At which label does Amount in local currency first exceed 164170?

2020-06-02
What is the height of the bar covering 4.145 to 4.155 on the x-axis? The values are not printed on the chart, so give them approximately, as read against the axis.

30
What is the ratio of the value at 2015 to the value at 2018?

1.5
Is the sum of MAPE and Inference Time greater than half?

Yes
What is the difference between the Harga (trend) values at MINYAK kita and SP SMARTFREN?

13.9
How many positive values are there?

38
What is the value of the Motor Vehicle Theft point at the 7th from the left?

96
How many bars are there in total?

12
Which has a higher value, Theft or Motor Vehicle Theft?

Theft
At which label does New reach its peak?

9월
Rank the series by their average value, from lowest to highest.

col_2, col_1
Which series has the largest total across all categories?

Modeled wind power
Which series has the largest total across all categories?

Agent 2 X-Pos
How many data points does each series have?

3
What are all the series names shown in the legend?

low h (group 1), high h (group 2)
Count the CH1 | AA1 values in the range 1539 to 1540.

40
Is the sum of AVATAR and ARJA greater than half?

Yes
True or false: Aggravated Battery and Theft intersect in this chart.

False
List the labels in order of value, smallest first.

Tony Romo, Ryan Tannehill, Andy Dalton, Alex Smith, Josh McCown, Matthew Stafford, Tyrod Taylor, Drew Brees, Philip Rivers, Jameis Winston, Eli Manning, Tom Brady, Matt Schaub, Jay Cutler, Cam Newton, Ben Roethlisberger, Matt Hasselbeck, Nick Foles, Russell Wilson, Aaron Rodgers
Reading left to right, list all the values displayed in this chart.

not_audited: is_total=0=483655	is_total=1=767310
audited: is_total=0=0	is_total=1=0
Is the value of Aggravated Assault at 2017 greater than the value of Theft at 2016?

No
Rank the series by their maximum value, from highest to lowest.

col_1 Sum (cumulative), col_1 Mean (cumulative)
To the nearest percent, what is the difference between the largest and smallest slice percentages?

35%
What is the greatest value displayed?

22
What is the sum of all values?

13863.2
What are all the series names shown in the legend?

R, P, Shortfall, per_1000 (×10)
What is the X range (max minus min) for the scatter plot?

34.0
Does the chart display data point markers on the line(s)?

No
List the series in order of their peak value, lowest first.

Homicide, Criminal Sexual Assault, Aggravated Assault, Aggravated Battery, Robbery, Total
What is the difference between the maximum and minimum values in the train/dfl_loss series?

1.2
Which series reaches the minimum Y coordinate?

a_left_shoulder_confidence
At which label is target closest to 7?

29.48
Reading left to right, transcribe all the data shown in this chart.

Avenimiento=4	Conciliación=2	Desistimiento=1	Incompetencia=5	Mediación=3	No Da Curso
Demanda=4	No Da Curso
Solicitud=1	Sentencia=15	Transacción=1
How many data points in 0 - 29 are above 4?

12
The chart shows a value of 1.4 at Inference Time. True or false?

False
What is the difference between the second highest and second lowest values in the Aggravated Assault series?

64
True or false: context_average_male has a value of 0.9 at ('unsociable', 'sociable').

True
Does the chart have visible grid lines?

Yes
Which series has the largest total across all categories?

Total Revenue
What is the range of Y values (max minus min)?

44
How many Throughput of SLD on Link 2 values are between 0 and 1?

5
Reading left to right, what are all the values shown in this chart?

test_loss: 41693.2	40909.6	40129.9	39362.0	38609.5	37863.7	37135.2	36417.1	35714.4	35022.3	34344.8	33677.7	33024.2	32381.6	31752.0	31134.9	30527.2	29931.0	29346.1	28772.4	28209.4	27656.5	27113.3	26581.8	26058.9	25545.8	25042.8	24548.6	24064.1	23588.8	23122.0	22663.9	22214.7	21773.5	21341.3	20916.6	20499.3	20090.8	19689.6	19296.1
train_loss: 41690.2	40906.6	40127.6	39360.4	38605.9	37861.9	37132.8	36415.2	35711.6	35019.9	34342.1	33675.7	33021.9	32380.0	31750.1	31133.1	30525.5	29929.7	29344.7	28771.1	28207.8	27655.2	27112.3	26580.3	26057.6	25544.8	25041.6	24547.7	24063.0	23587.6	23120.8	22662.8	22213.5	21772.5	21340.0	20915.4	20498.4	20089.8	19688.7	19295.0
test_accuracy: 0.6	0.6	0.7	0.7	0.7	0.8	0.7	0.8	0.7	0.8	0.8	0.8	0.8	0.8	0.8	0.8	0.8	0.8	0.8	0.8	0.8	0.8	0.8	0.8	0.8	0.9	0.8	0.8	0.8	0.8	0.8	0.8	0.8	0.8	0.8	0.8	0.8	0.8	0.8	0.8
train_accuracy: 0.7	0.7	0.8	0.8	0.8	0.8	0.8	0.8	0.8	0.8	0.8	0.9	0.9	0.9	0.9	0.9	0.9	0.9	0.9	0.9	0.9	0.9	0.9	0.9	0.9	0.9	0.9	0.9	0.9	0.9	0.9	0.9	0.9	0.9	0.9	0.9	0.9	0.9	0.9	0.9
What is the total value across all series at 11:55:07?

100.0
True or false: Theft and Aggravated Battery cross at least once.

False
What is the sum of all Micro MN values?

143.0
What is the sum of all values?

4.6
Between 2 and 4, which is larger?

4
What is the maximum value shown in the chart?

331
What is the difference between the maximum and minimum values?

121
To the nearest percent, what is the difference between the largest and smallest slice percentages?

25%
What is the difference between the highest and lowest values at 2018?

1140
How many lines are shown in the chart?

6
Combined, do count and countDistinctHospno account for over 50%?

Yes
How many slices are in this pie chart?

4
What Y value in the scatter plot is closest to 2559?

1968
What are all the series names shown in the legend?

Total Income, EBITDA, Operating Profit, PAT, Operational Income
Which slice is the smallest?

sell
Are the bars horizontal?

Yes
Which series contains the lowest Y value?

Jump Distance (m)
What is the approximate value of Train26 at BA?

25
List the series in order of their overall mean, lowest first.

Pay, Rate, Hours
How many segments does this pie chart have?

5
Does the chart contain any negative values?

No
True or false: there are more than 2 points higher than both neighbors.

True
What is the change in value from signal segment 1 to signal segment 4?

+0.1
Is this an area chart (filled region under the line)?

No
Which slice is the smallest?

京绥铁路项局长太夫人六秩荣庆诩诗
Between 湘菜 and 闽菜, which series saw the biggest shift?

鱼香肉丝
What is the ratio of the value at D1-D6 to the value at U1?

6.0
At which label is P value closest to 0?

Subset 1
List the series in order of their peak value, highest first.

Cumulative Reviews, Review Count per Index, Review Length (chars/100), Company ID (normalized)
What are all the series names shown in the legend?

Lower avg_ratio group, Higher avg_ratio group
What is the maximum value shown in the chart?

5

━━━━━━━━━━━━━━━━

Copy out every line of the listing above word for word, without changing anything.

## ANSWER FOR THIS EXERCISE:
At which label does Amount in local currency first exceed 164170?

2020-06-02
What is the height of the bar covering 4.145 to 4.155 on the x-axis? The values are not printed on the chart, so give them approximately, as read against the axis.

30
What is the ratio of the value at 2015 to the value at 2018?

1.5
Is the sum of MAPE and Inference Time greater than half?

Yes
What is the difference between the Harga (trend) values at MINYAK kita and SP SMARTFREN?

13.9
How many positive values are there?

38
What is the value of the Motor Vehicle Theft point at the 7th from the left?

96
How many bars are there in total?

12
Which has a higher value, Theft or Motor Vehicle Theft?

Theft
At which label does New reach its peak?

9월
Rank the series by their average value, from lowest to highest.

col_2, col_1
Which series has the largest total across all categories?

Modeled wind power
Which series has the largest total across all categories?

Agent 2 X-Pos
How many data points does each series have?

3
What are all the series names shown in the legend?

low h (group 1), high h (group 2)
Count the CH1 | AA1 values in the range 1539 to 1540.

40
Is the sum of AVATAR and ARJA greater than half?

Yes
True or false: Aggravated Battery and Theft intersect in this chart.

False
List the labels in order of value, smallest first.

Tony Romo, Ryan Tannehill, Andy Dalton, Alex Smith, Josh McCown, Matthew Stafford, Tyrod Taylor, Drew Brees, Philip Rivers, Jameis Winston, Eli Manning, Tom Brady, Matt Schaub, Jay Cutler, Cam Newton, Ben Roethlisberger, Matt Hasselbeck, Nick Foles, Russell Wilson, Aaron Rodgers
Reading left to right, list all the values displayed in this chart.

not_audited: is_total=0=483655	is_total=1=767310
audited: is_total=0=0	is_total=1=0
Is the value of Aggravated Assault at 2017 greater than the value of Theft at 2016?

No
Rank the series by their maximum value, from highest to lowest.

col_1 Sum (cumulative), col_1 Mean (cumulative)
To the nearest percent, what is the difference between the largest and smallest slice percentages?

35%
What is the greatest value displayed?

22
What is the sum of all values?

13863.2
What are all the series names shown in the legend?

R, P, Shortfall, per_1000 (×10)
What is the X range (max minus min) for the scatter plot?

34.0
Does the chart display data point markers on the line(s)?

No
List the series in order of their peak value, lowest first.

Homicide, Criminal Sexual Assault, Aggravated Assault, Aggravated Battery, Robbery, Total
What is the difference between the maximum and minimum values in the train/dfl_loss series?

1.2
Which series reaches the minimum Y coordinate?

a_left_shoulder_confidence
At which label is target closest to 7?

29.48
Reading left to right, transcribe all the data shown in this chart.

Avenimiento=4	Conciliación=2	Desistimiento=1	Incompetencia=5	Mediación=3	No Da Curso
Demanda=4	No Da Curso
Solicitud=1	Sentencia=15	Transacción=1
How many data points in 0 - 29 are above 4?

12
The chart shows a value of 1.4 at Inference Time. True or false?

False
What is the difference between the second highest and second lowest values in the Aggravated Assault series?

64
True or false: context_average_male has a value of 0.9 at ('unsociable', 'sociable').

True
Does the chart have visible grid lines?

Yes
Which series has the largest total across all categories?

Total Revenue
What is the range of Y values (max minus min)?

44
How many Throughput of SLD on Link 2 values are between 0 and 1?

5
Reading left to right, what are all the values shown in this chart?

test_loss: 41693.2	40909.6	40129.9	39362.0	38609.5	37863.7	37135.2	36417.1	35714.4	35022.3	34344.8	33677.7	33024.2	32381.6	31752.0	31134.9	30527.2	29931.0	29346.1	28772.4	28209.4	27656.5	27113.3	26581.8	26058.9	25545.8	25042.8	24548.6	24064.1	23588.8	23122.0	22663.9	22214.7	21773.5	21341.3	20916.6	20499.3	20090.8	19689.6	19296.1
train_loss: 41690.2	40906.6	40127.6	39360.4	38605.9	37861.9	37132.8	36415.2	35711.6	35019.9	34342.1	33675.7	33021.9	32380.0	31750.1	31133.1	30525.5	29929.7	29344.7	28771.1	28207.8	27655.2	27112.3	26580.3	26057.6	25544.8	25041.6	24547.7	24063.0	23587.6	23120.8	22662.8	22213.5	21772.5	21340.0	20915.4	20498.4	20089.8	19688.7	19295.0
test_accuracy: 0.6	0.6	0.7	0.7	0.7	0.8	0.7	0.8	0.7	0.8	0.8	0.8	0.8	0.8	0.8	0.8	0.8	0.8	0.8	0.8	0.8	0.8	0.8	0.8	0.8	0.9	0.8	0.8	0.8	0.8	0.8	0.8	0.8	0.8	0.8	0.8	0.8	0.8	0.8	0.8
train_accuracy: 0.7	0.7	0.8	0.8	0.8	0.8	0.8	0.8	0.8	0.8	0.8	0.9	0.9	0.9	0.9	0.9	0.9	0.9	0.9	0.9	0.9	0.9	0.9	0.9	0.9	0.9	0.9	0.9	0.9	0.9	0.9	0.9	0.9	0.9	0.9	0.9	0.9	0.9	0.9	0.9
What is the total value across all series at 11:55:07?

100.0
True or false: Theft and Aggravated Battery cross at least once.

False
What is the sum of all Micro MN values?

143.0
What is the sum of all values?

4.6
Between 2 and 4, which is larger?

4
What is the maximum value shown in the chart?

331
What is the difference between the maximum and minimum values?

121
To the nearest percent, what is the difference between the largest and smallest slice percentages?

25%
What is the difference between the highest and lowest values at 2018?

1140
How many lines are shown in the chart?

6
Combined, do count and countDistinctHospno account for over 50%?

Yes
How many slices are in this pie chart?

4
What Y value in the scatter plot is closest to 2559?

1968
What are all the series names shown in the legend?

Total Income, EBITDA, Operating Profit, PAT, Operational Income
Which slice is the smallest?

sell
Are the bars horizontal?

Yes
Which series contains the lowest Y value?

Jump Distance (m)
What is the approximate value of Train26 at BA?

25
List the series in order of their overall mean, lowest first.

Pay, Rate, Hours
How many segments does this pie chart have?

5
Does the chart contain any negative values?

No
True or false: there are more than 2 points higher than both neighbors.

True
What is the change in value from signal segment 1 to signal segment 4?

+0.1
Is this an area chart (filled region under the line)?

No
Which slice is the smallest?

京绥铁路项局长太夫人六秩荣庆诩诗
Between 湘菜 and 闽菜, which series saw the biggest shift?

鱼香肉丝
What is the ratio of the value at D1-D6 to the value at U1?

6.0
At which label is P value closest to 0?

Subset 1
List the series in order of their peak value, highest first.

Cumulative Reviews, Review Count per Index, Review Length (chars/100), Company ID (normalized)
What are all the series names shown in the legend?

Lower avg_ratio group, Higher avg_ratio group
What is the maximum value shown in the chart?

5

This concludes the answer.